On July 28, 1965: President Johnson announced that another increase in US military forces in Vietnam from the present 75,000 to 125,000. That decision required the monthly draft call to be raised from 17,000 to 35,000. 

The public overall approved of this decision. In August 1965, according to a Gallup poll, only 24% thought the U.S. made a mistake sending troops to fight in Vietnam. (All through the war, that percentage never exceeded 60%.)

Even before he stepped down in 1969, McNamara came to realize that the war had been a futile mistake. It was a pity that he did not share that insight with the public until late in life.
In his 1995 memoir, In Retrospect, McNamara wrote:
"We were wrong, terribly wrong. We owe it to future generations to explain why."
The irony is that all McNamara had needed to do to prevent the mistake was simply to step outside of the Oval Office in April 1965 and listen to the young men and women who protested that day.

The Dreadful Insulation of Decision Makers
Instead  it became an expensive mistake in every sense of the word. According to his NYT obit, McNamara "oversaw hundreds of military missions, thousands of nuclear weapons and billions of dollars in military spending and foreign arms sales." 
And all told, more than half a million American soldiers went to war on his watch. More than 16,000 died; and as the article says, after he retired, "42,000 more would fall in the seven years to come." 

During the period 1965–1974, the period in which the U.S. was most engaged in the war, it has been estimated that 1,313,000 total deaths in North and South Vietnam. In every respect, it was a brutal conflict and that brutality was caused by both sides. A significant percentage of total deaths- anywhere from 30 to nearly 50 percent- were civilian deaths. 

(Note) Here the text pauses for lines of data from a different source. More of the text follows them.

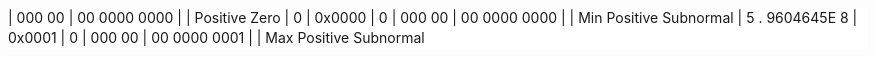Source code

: |
000
00
|
00
0000
0000
|
|
Positive
Zero
|
0
|
0x0000
|
0
|
000
00
|
00
0000
0000
|
|
Min
Positive
Subnormal
|
5
.
9604645E
8
|
0x0001
|
0
|
000
00
|
00
0000
0001
|
|
Max
Positive
Subnormal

(Admittedly, due to the nature of the war , it was often impossible to distinguish between combatants and non-combatants.)

All of the great works of President Johnson's term, his war on Poverty and his series of social reforms known as The Great Society- were tarnished by the disaster of a needless war. Ultimately, the fears of a domino effect were based on false assumptions.

Yet, all this hindsight genius was unnecessary. The futility of the war in Vietnam was well-recognized long before so many American soldiers were drafted and sent off to die.
The problem was nobody bothered to listen.

As the protest song, The Grave, by Don MacLean goes:

When the wars of our nation did beckon,
A man barely twenty did answer the calling.
Proud of the trust that he placed in our nation,
He's gone,
But Eternity knows him, and it knows what we've done.


As Potter told the crowd that sunny April afternoon, we all must understand that what happens in Vietnam "in all its horror" is "but a symptom of a deeper malaise."
There was something deeply wrong with how decisions were made. If thousands marching on Washington cannot affect some change of attitudes, then what can?
How do you stop a war then? If the war has its roots deep in the institutions of American society, how do you stop it? Do you march to Washington? Is that enough? Who will hear us? How can you make the decision makers hear us, insulated as they are, if they cannot hear the screams of a little girl burnt by napalm?
If those screams can not awaken some iota of conscience in leaders, to cause them to re-think the necessity of launching the world's most powerful military into war. then sadly there is nothing that can.

As America's involvement in Iraq in the first decade of the new century showed us, we have apparently learned nothing. Even today the leaders of that war fail to accept the consequences of their decisions. Even today, they insist their crusade was based on morality, on the liberation of an oppressed people and- most despicable of all- on American values. 

The worst part is knowing that until there is some degree of accountability imposed on presidents and their advisers we can be sure it will happen again.